O texto segue agora para sanção presidencial de Jair Bolsonaro

Dinheiro real
(Shutterstock)

SÃO PAULO - O plenário do Senado aprovou, por 66 votos a favor e 5 contra, na noite desta quarta-feira (13) o projeto de lei que torna automática a adesão de consumidores e empresas ao cadastro positivo de crédito, um banco de dados com o histórico de crédito do consumidor. O texto segue agora para sanção presidencial de Jair Bolsonaro.

O projeto torna compulsória a entrada no cadastro positivo de todas as pessoas físicas e jurídicas, com a criação de um banco de dados sobre informações dos pagamentos em dia e de empréstimos quitados.

A Câmara concluiu no dia 20 de fevereiro a votação dos destaques apresentados ao projeto de lei.
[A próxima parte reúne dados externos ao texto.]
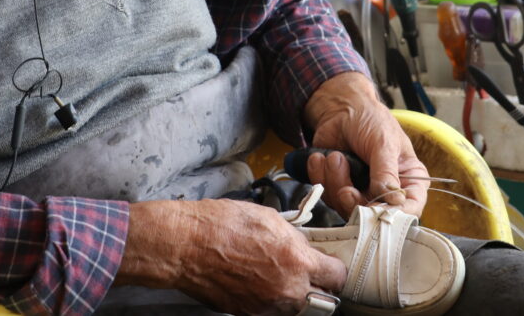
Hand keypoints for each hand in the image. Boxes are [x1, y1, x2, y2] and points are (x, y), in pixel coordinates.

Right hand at [117, 198, 345, 314]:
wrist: (185, 245)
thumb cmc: (222, 225)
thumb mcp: (269, 218)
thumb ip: (295, 238)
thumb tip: (305, 246)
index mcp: (297, 262)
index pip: (338, 277)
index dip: (336, 268)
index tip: (331, 264)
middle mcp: (286, 290)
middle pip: (322, 300)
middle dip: (319, 286)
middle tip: (310, 272)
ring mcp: (266, 306)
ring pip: (295, 307)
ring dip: (295, 294)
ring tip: (279, 274)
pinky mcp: (247, 314)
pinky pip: (270, 310)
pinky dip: (270, 299)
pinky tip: (258, 280)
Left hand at [303, 72, 428, 217]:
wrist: (341, 108)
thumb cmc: (371, 119)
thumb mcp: (384, 143)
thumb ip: (386, 172)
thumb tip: (393, 200)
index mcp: (407, 178)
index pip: (410, 207)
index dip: (395, 216)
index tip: (376, 212)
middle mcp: (385, 189)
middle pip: (373, 215)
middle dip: (354, 201)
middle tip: (345, 189)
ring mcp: (361, 189)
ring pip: (346, 206)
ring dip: (335, 182)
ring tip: (334, 157)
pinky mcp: (337, 186)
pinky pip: (326, 195)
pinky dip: (320, 176)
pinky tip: (321, 158)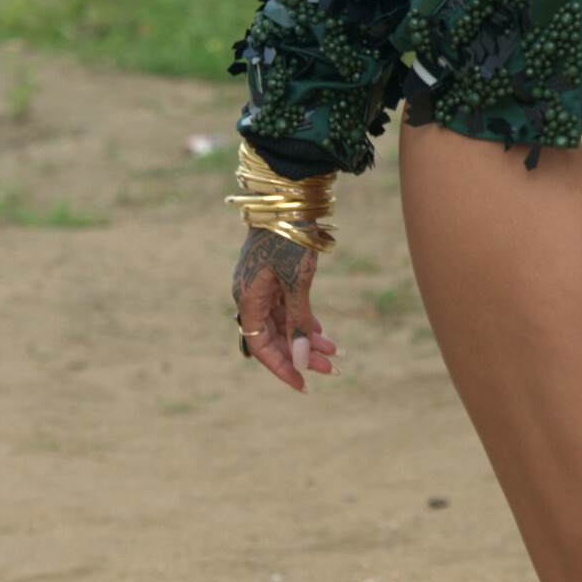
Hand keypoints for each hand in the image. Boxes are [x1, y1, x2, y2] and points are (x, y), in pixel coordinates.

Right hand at [231, 227, 339, 390]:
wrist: (290, 196)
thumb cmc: (290, 236)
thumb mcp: (297, 282)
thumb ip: (298, 322)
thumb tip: (301, 361)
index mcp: (247, 300)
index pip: (262, 347)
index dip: (282, 368)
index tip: (304, 384)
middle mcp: (251, 296)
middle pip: (275, 337)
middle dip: (301, 354)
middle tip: (331, 368)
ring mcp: (262, 285)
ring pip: (283, 322)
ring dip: (307, 337)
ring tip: (334, 351)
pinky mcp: (274, 275)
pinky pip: (287, 306)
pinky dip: (303, 318)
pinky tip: (321, 331)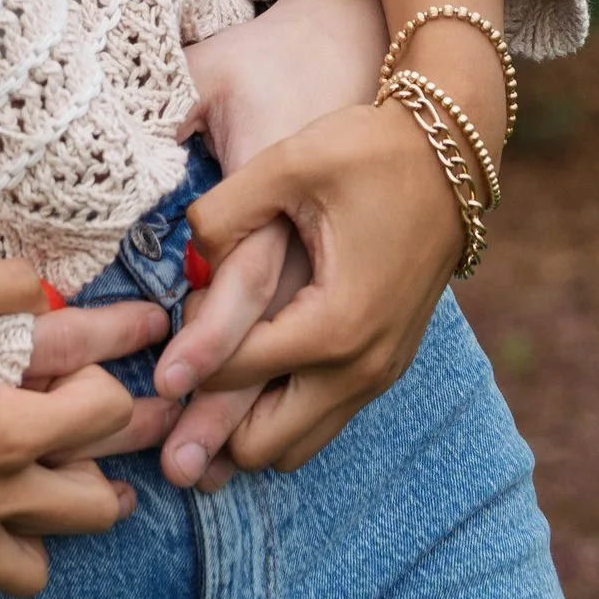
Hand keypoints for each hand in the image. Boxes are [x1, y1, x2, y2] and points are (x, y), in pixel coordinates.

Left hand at [138, 0, 385, 486]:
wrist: (451, 158)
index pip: (239, 370)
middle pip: (266, 443)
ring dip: (244, 431)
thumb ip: (227, 211)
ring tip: (193, 404)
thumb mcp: (292, 164)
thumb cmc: (370, 153)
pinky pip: (321, 419)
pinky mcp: (383, 365)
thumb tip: (182, 256)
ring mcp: (377, 373)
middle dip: (212, 432)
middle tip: (164, 416)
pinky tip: (241, 383)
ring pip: (295, 445)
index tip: (146, 378)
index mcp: (336, 322)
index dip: (186, 371)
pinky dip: (278, 414)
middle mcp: (361, 366)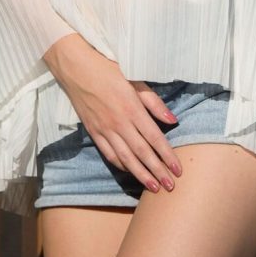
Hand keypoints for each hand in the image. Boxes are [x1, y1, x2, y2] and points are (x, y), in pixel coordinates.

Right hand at [42, 33, 182, 193]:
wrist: (77, 68)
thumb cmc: (109, 70)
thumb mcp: (135, 79)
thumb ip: (154, 102)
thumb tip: (172, 120)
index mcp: (132, 108)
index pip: (154, 138)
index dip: (167, 156)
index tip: (178, 170)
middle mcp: (119, 123)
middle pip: (142, 152)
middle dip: (157, 171)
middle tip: (170, 187)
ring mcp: (104, 129)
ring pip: (125, 158)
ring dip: (141, 174)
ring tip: (153, 187)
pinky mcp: (93, 132)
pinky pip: (108, 153)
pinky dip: (121, 165)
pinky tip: (130, 171)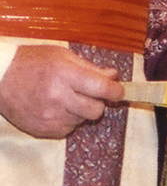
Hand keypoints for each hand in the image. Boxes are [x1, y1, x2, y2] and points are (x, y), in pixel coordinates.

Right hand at [0, 44, 120, 136]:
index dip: (116, 91)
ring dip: (79, 111)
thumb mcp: (61, 56)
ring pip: (82, 120)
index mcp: (64, 75)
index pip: (103, 89)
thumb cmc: (30, 63)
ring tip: (63, 99)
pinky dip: (66, 120)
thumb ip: (89, 67)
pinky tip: (53, 108)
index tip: (117, 91)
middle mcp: (57, 97)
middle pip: (96, 110)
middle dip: (97, 102)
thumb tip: (113, 76)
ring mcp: (49, 116)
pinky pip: (67, 129)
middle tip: (86, 94)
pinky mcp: (42, 129)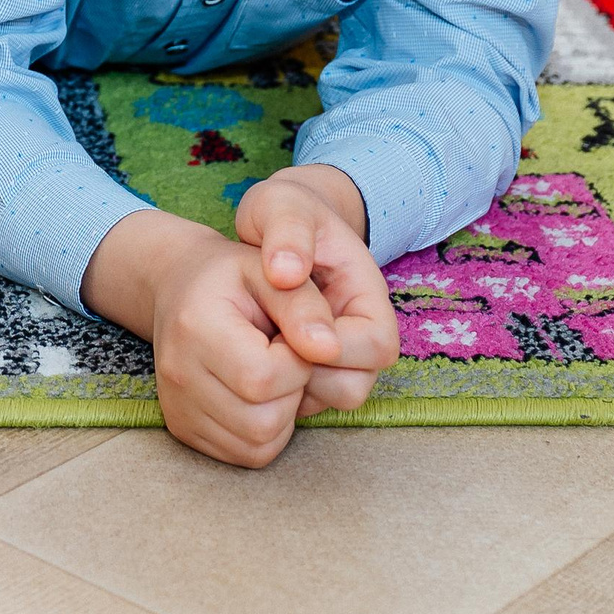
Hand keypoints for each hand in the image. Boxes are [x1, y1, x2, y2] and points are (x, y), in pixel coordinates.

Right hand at [83, 210, 320, 467]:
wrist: (179, 289)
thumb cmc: (230, 279)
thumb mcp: (268, 273)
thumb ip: (305, 306)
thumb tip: (332, 350)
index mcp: (195, 327)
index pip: (264, 378)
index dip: (298, 364)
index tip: (292, 339)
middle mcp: (177, 375)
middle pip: (262, 421)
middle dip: (291, 393)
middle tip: (283, 358)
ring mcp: (177, 408)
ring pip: (257, 446)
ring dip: (282, 415)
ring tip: (272, 375)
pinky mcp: (183, 430)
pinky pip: (246, 454)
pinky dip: (266, 432)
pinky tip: (259, 396)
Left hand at [236, 167, 399, 416]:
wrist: (269, 231)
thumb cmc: (283, 214)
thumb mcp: (283, 206)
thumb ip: (288, 233)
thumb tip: (286, 274)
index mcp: (369, 299)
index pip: (377, 347)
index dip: (335, 349)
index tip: (286, 331)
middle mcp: (359, 338)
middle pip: (352, 386)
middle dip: (304, 373)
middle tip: (261, 341)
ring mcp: (335, 362)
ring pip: (322, 403)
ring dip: (283, 388)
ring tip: (248, 345)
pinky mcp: (306, 377)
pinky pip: (293, 407)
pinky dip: (265, 394)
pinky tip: (237, 360)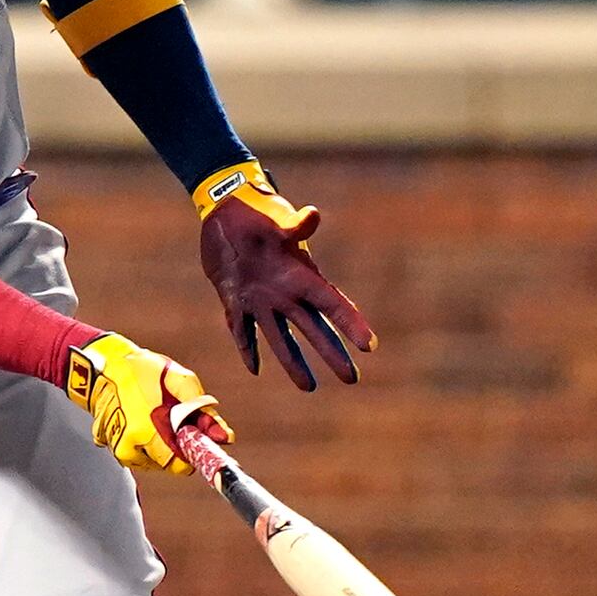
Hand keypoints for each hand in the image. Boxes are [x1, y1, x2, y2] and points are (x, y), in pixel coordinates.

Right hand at [65, 333, 232, 474]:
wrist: (104, 365)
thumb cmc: (143, 370)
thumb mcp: (180, 381)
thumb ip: (204, 412)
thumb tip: (226, 437)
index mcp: (148, 429)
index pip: (180, 464)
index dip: (193, 455)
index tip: (197, 444)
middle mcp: (131, 443)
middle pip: (168, 464)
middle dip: (177, 447)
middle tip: (176, 423)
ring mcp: (118, 446)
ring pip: (153, 462)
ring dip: (161, 446)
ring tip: (156, 418)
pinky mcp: (110, 445)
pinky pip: (137, 455)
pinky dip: (144, 444)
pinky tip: (142, 423)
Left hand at [194, 161, 377, 391]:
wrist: (226, 208)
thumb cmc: (257, 209)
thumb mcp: (276, 218)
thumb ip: (295, 225)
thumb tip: (313, 216)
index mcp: (300, 274)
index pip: (332, 304)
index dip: (351, 324)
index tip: (369, 346)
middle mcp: (285, 292)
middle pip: (314, 329)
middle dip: (332, 354)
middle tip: (351, 379)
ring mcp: (261, 299)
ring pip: (281, 338)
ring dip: (294, 362)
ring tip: (308, 387)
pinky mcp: (235, 299)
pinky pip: (243, 330)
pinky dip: (248, 347)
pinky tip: (254, 367)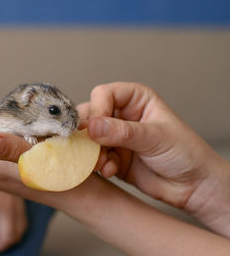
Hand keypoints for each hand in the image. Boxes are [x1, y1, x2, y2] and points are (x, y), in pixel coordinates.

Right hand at [79, 82, 229, 234]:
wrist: (193, 186)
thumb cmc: (185, 153)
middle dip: (88, 133)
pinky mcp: (112, 156)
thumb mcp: (155, 138)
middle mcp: (122, 115)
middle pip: (90, 115)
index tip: (95, 129)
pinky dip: (98, 164)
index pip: (104, 94)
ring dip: (91, 151)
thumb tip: (92, 127)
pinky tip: (110, 170)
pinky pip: (94, 157)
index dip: (97, 109)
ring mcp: (115, 137)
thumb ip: (122, 132)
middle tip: (90, 148)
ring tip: (102, 163)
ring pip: (88, 138)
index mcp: (136, 99)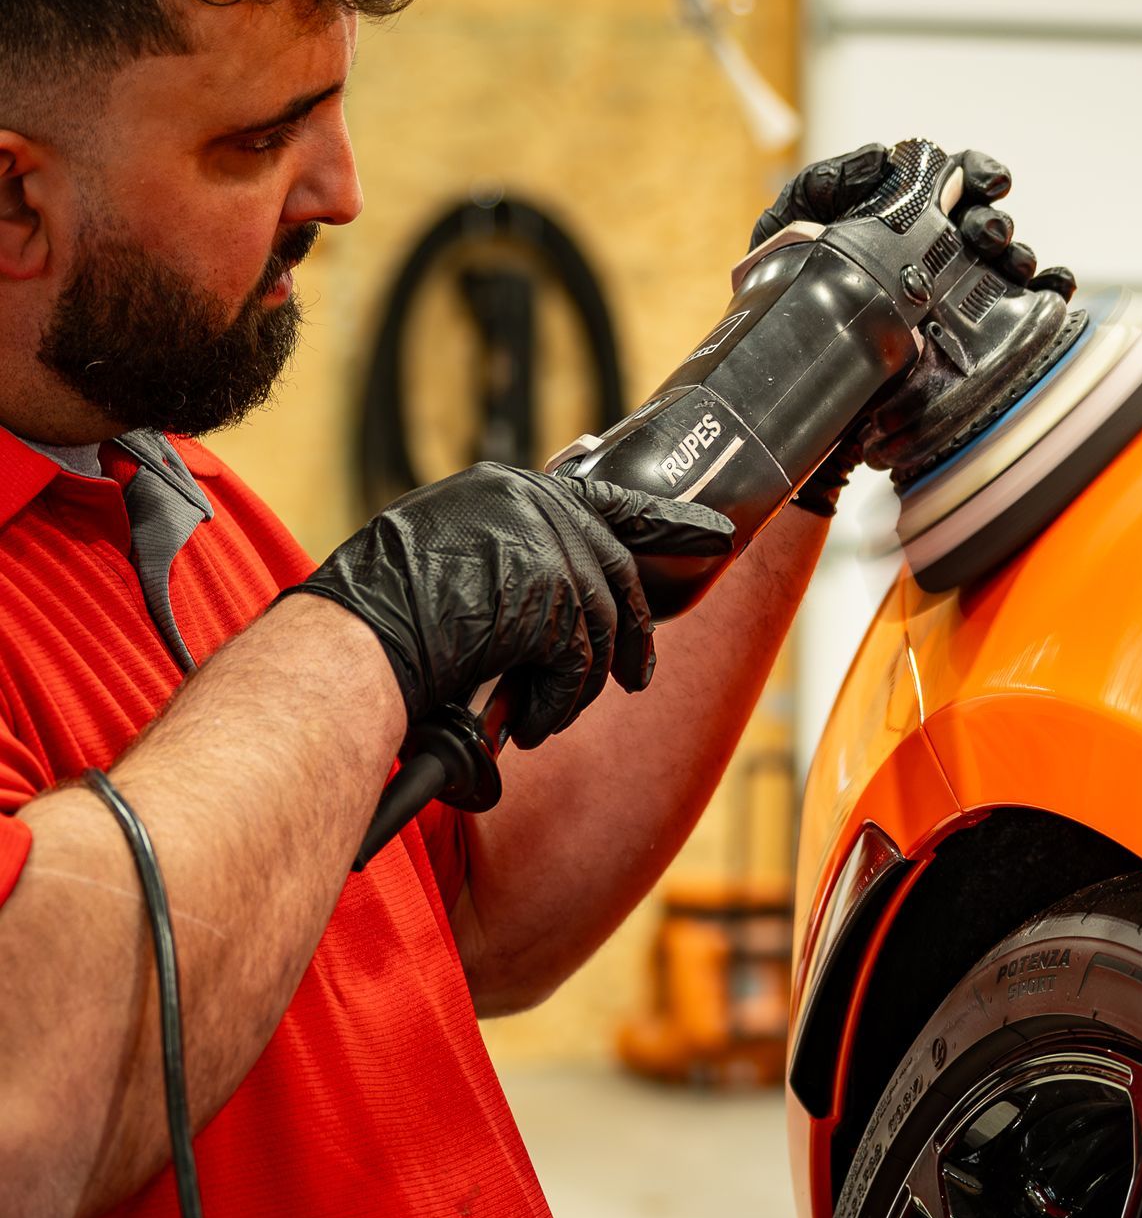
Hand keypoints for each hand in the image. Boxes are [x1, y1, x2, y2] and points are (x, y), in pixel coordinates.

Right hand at [294, 463, 730, 747]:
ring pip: (601, 627)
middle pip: (614, 572)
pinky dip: (560, 704)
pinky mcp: (550, 596)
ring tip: (551, 719)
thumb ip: (502, 562)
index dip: (669, 523)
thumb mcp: (441, 561)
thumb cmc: (373, 619)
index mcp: (505, 490)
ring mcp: (544, 547)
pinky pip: (580, 665)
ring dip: (581, 685)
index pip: (606, 501)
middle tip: (640, 675)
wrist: (348, 646)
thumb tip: (550, 602)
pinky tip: (532, 726)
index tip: (716, 537)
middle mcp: (531, 505)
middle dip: (632, 633)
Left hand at [752, 142, 1074, 303]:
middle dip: (995, 223)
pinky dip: (1047, 294)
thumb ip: (833, 179)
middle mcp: (941, 243)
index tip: (990, 183)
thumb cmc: (790, 266)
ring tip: (1016, 265)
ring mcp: (954, 286)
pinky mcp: (963, 330)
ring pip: (1007, 262)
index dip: (981, 173)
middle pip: (987, 220)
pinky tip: (1054, 292)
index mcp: (910, 207)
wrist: (783, 339)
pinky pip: (1018, 309)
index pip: (959, 178)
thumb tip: (881, 156)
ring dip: (1021, 257)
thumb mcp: (798, 213)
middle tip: (989, 236)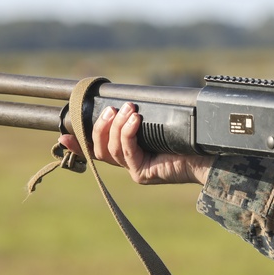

Mais cedo, com a aprovação do texto na CCJ (Comissão de Constituição, Justiça e Cidadania), o senador Tasso Jereissati (PSDB-CE), relator do projeto, avaliou que a redação da Câmara dos Deputados melhora a dada pelo Senado.

"A adoção de regras mais explícitas sobre a possibilidade de o cadastrado, tomador de crédito, cancelar sua inscrição no cadastro positivo aumenta a efetividade do exercício de seus direitos constitucionais fundamentais, como são os direitos da personalidade", aponta o parecer do senador.

O cadastro é formado apenas por consumidores que solicitam a inclusão no banco de dados. Com o texto aprovado na Câmara, a inclusão no cadastro será automática, sendo que o consumidor que quiser sair terá de solicitar a exclusão.

Os dados serão geridos por empresas de crédito, que poderão definir uma nota para cada tipo de consumidor para classificá-los como bons pagadores ou maus pagadores. As empresas em geral poderão fornecer dados para o cadastro positivo, assim como as instituições financeiras autorizadas a funcionar pelo Banco Central.